**Requirement:**
Retype the text of the data below line for line, keeping every word, number, and parenthesis as shown, and leave the pictures out of your answer.

**Records for this task:**
==============================

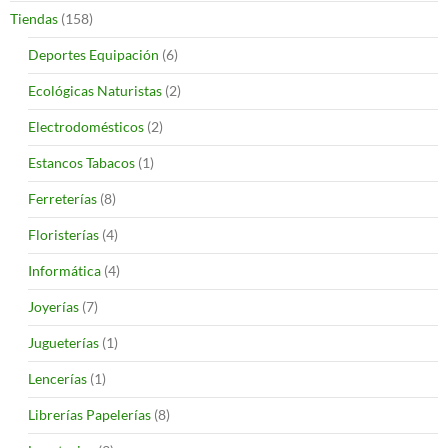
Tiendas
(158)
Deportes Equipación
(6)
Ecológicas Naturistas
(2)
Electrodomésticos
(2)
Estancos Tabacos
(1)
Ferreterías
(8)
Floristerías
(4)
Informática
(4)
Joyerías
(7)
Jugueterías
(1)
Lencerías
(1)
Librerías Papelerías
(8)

==============================

**Written solution:**
Tiendas
(158)
Deportes Equipación
(6)
Ecológicas Naturistas
(2)
Electrodomésticos
(2)
Estancos Tabacos
(1)
Ferreterías
(8)
Floristerías
(4)
Informática
(4)
Joyerías
(7)
Jugueterías
(1)
Lencerías
(1)
Librerías Papelerías
(8)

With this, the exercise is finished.